╭─ Source material

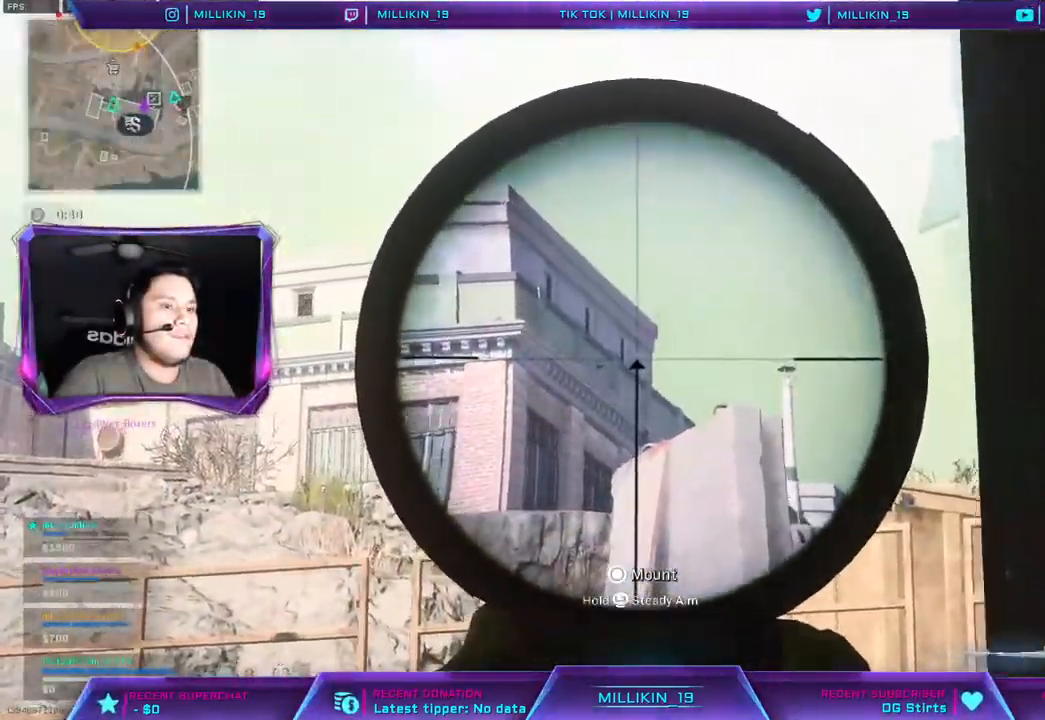
Gameplay with a controller (PlayStation layout); each line is a JSON object with the inputs held at the frame after it. "events" lists button and stick changes between this image and that frame as [ms after this image, input, new state], when the widget could be followed in between.
{"buttons": ["L3"], "left_stick": "up-left", "right_stick": "left", "events": [[83, "L1", "up"], [83, "L2", "up"], [83, "right_stick", "left"], [167, "left_stick", "up-left"], [233, "L3", "down"], [367, "TRIANGLE", "down"], [417, "TRIANGLE", "up"]]}
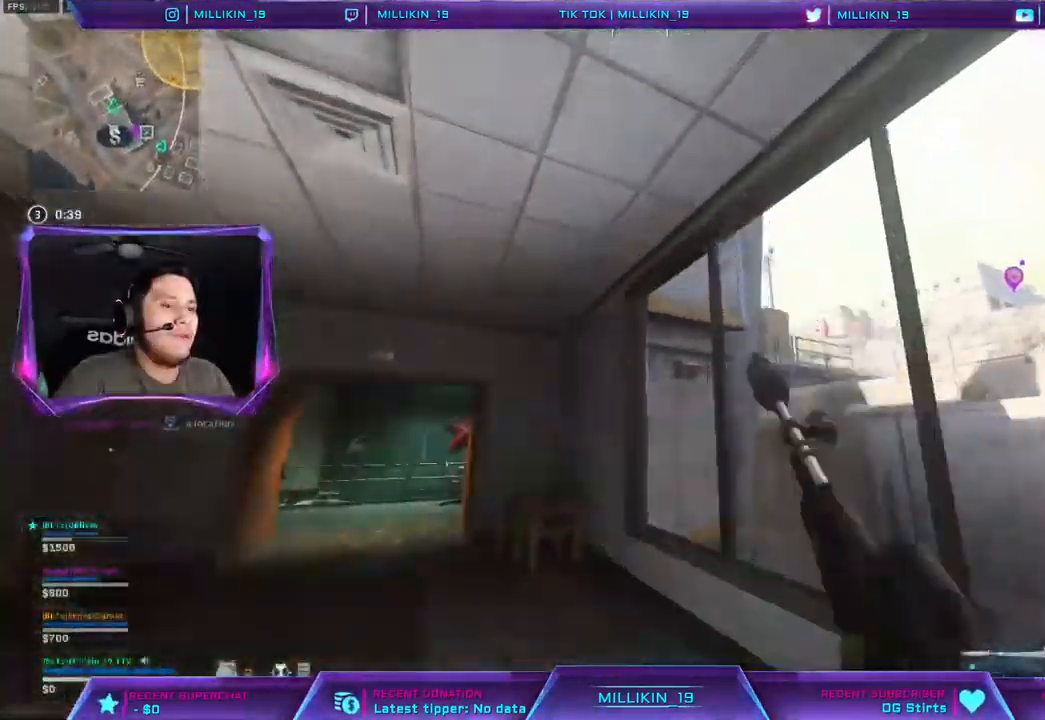
{"buttons": ["CIRCLE", "R3"], "left_stick": "up", "right_stick": "center"}
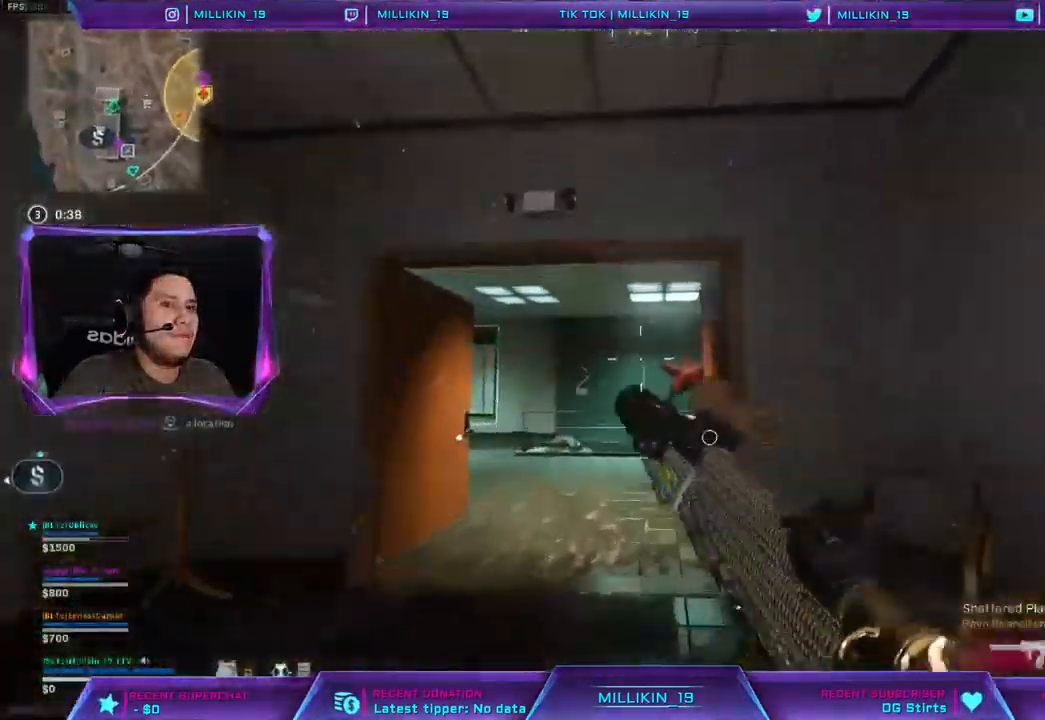
{"buttons": ["L3"], "left_stick": "up", "right_stick": "center"}
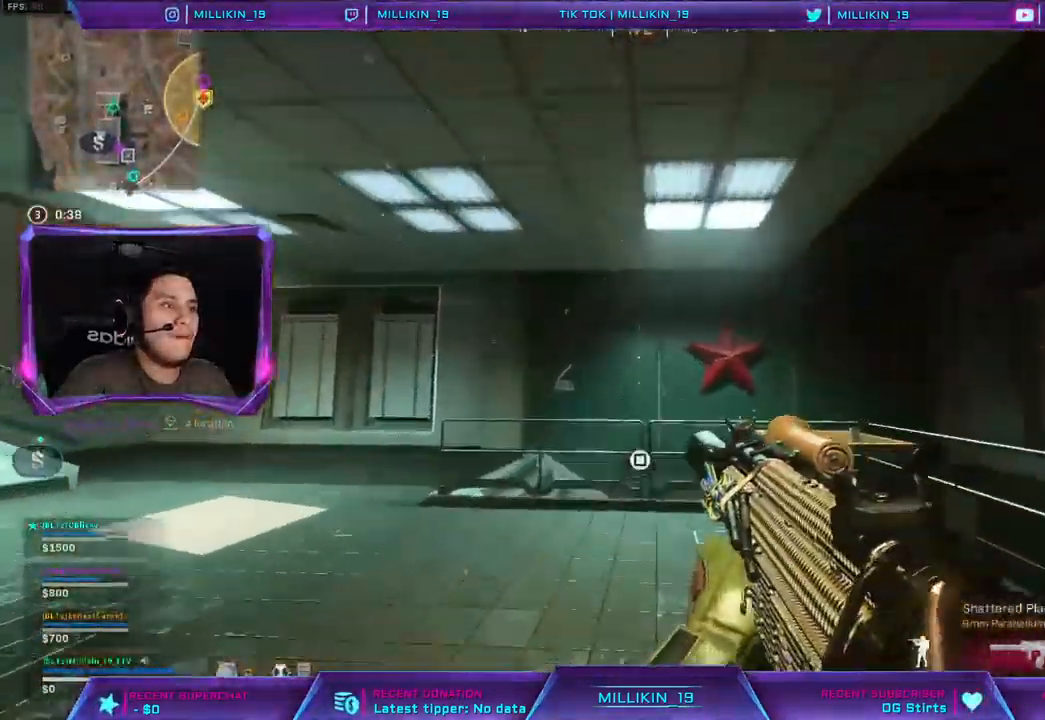
{"buttons": [], "left_stick": "up", "right_stick": "center", "events": [[67, "right_stick", "down-left"], [233, "right_stick", "center"], [267, "L3", "up"]]}
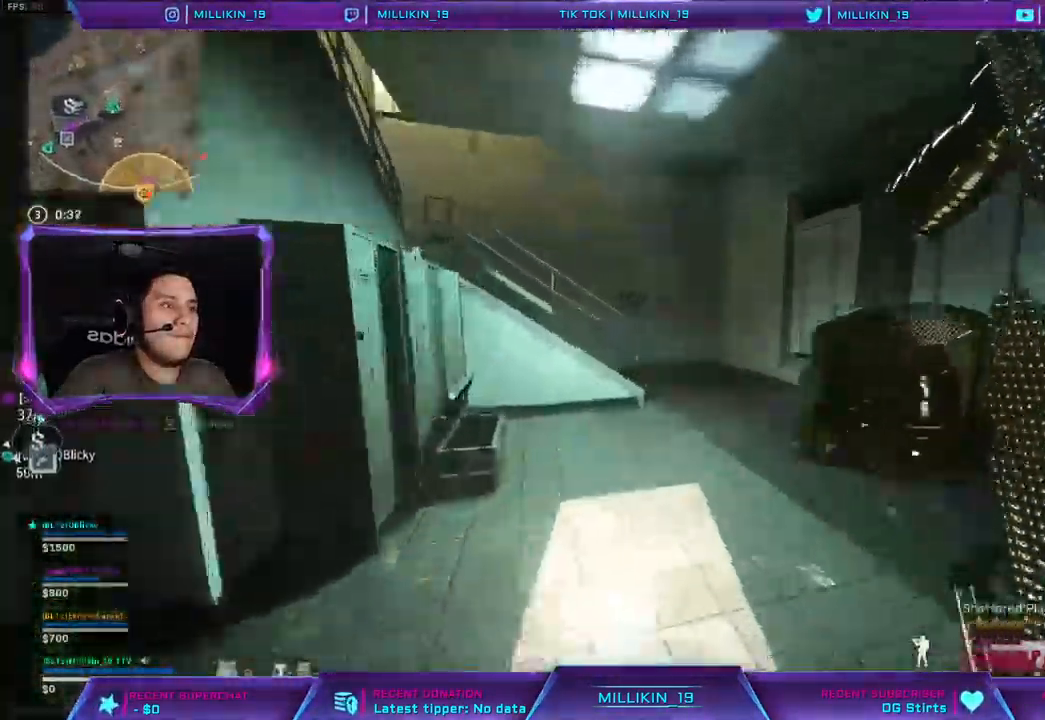
{"buttons": [], "left_stick": "up", "right_stick": "down-right", "events": [[50, "right_stick", "right"], [500, "right_stick", "down-right"]]}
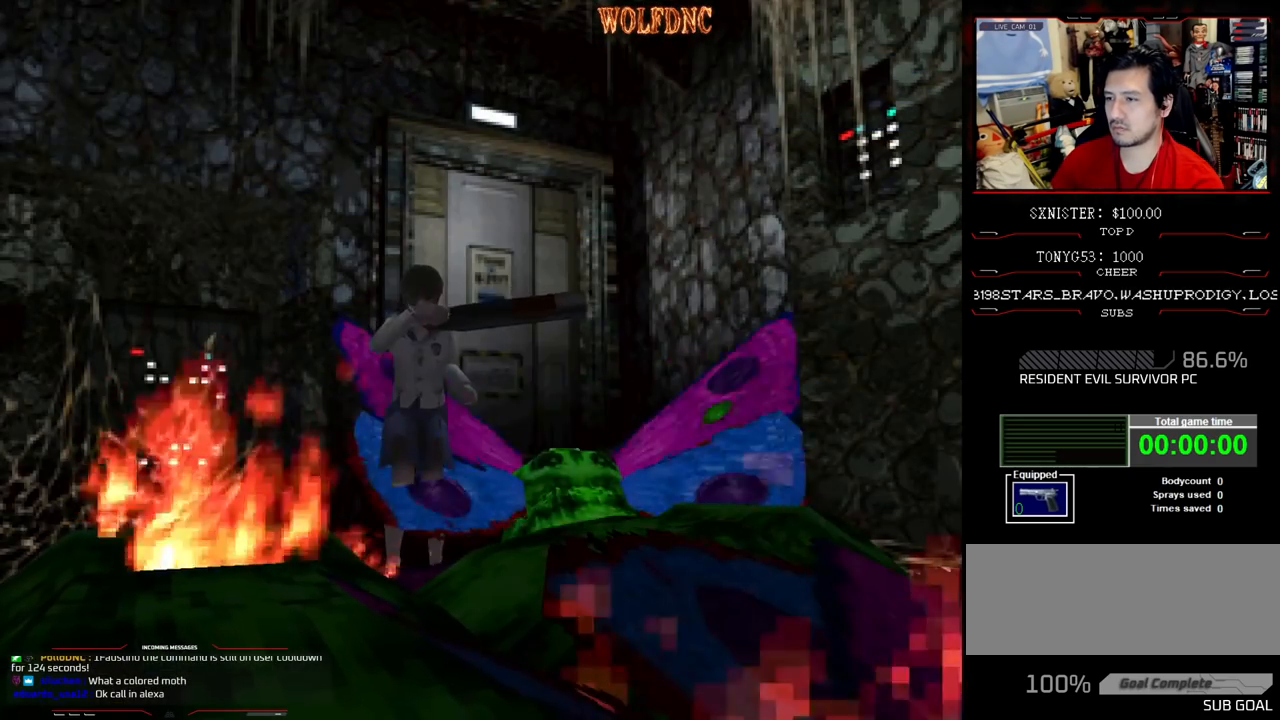
Gameplay with a controller (PlayStation layout); each line is a JSON object with the inputs held at the frame after it. "events" lists button and stick changes between this image and that frame as [ms after this image, input, new state], when the widget could be followed in between. Not read: L3 R3.
{"buttons": ["CROSS", "R1", "DPAD_DOWN", "DPAD_LEFT"], "events": [[50, "R1", "up"], [200, "R1", "down"], [300, "DPAD_LEFT", "down"], [333, "DPAD_DOWN", "down"], [383, "CROSS", "down"]]}
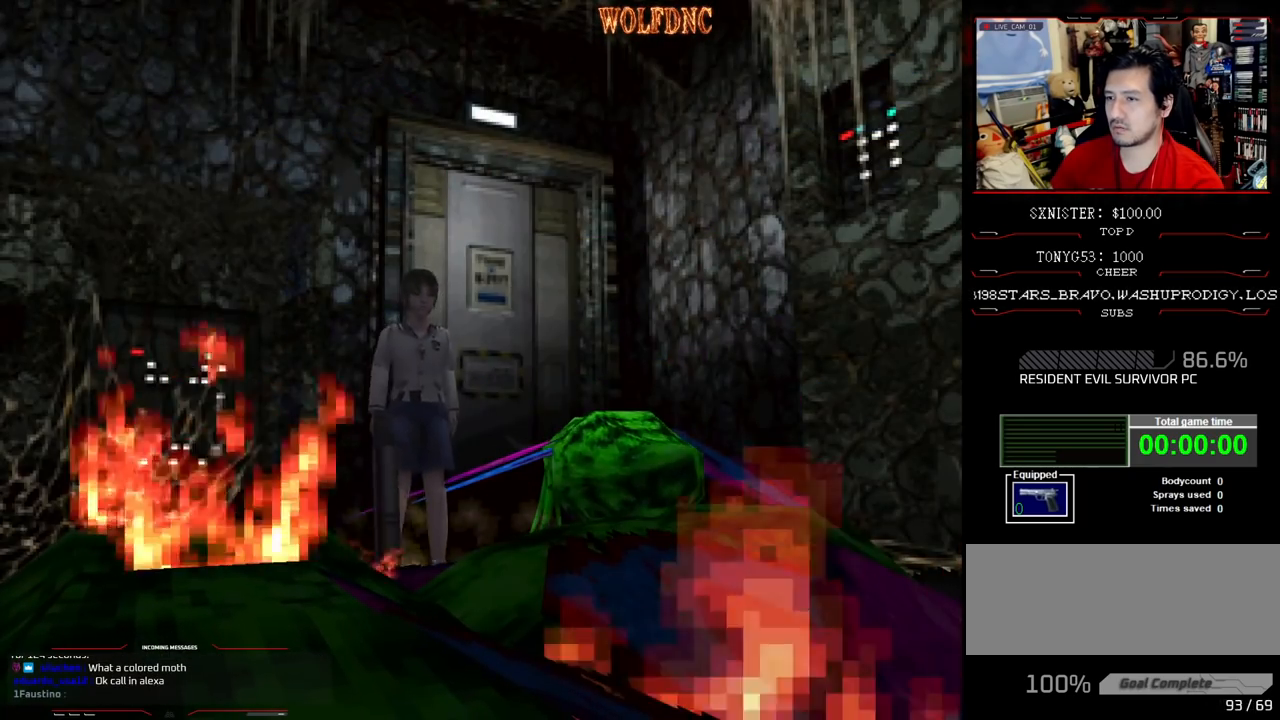
{"buttons": ["R1", "DPAD_DOWN", "DPAD_LEFT"], "events": [[450, "CROSS", "up"]]}
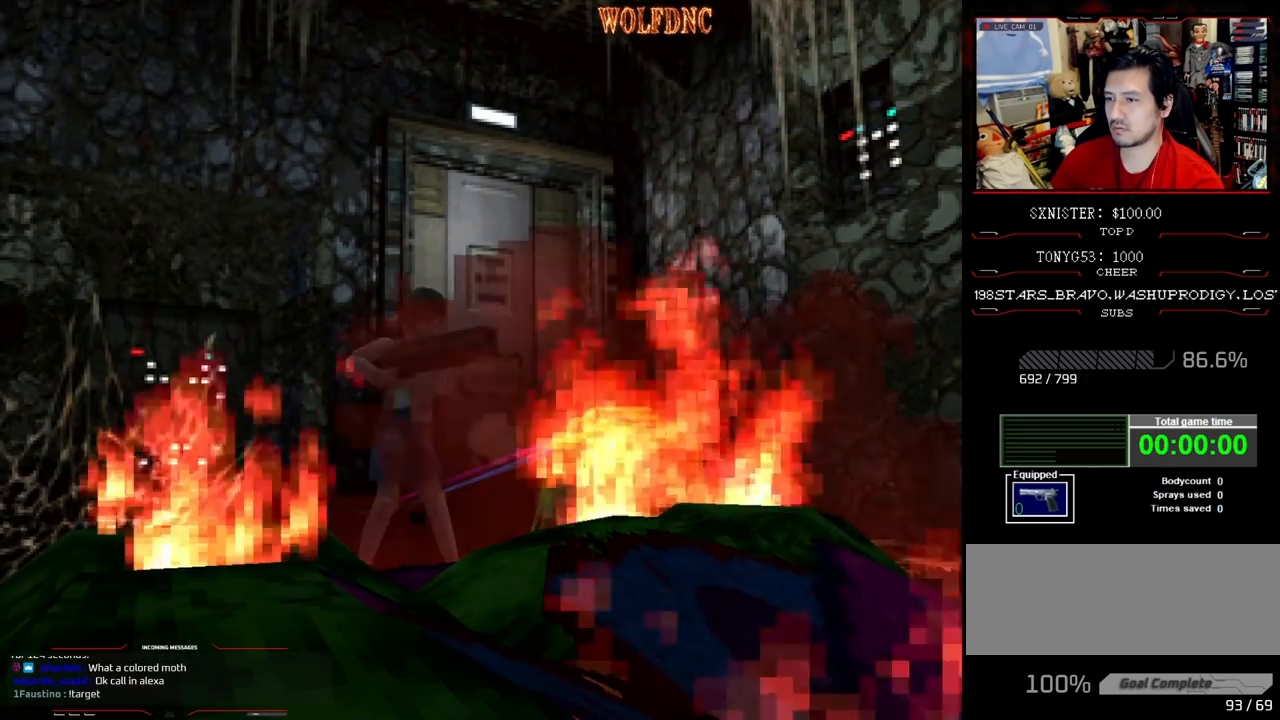
{"buttons": ["R1", "DPAD_DOWN", "DPAD_LEFT"], "events": []}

╰─

*Your instructions*
Some of the data mentions "CROSS". Copy every line where it does.

*Response box*
{"buttons": ["CROSS", "R1", "DPAD_DOWN", "DPAD_LEFT"], "events": [[50, "R1", "up"], [200, "R1", "down"], [300, "DPAD_LEFT", "down"], [333, "DPAD_DOWN", "down"], [383, "CROSS", "down"]]}
{"buttons": ["R1", "DPAD_DOWN", "DPAD_LEFT"], "events": [[450, "CROSS", "up"]]}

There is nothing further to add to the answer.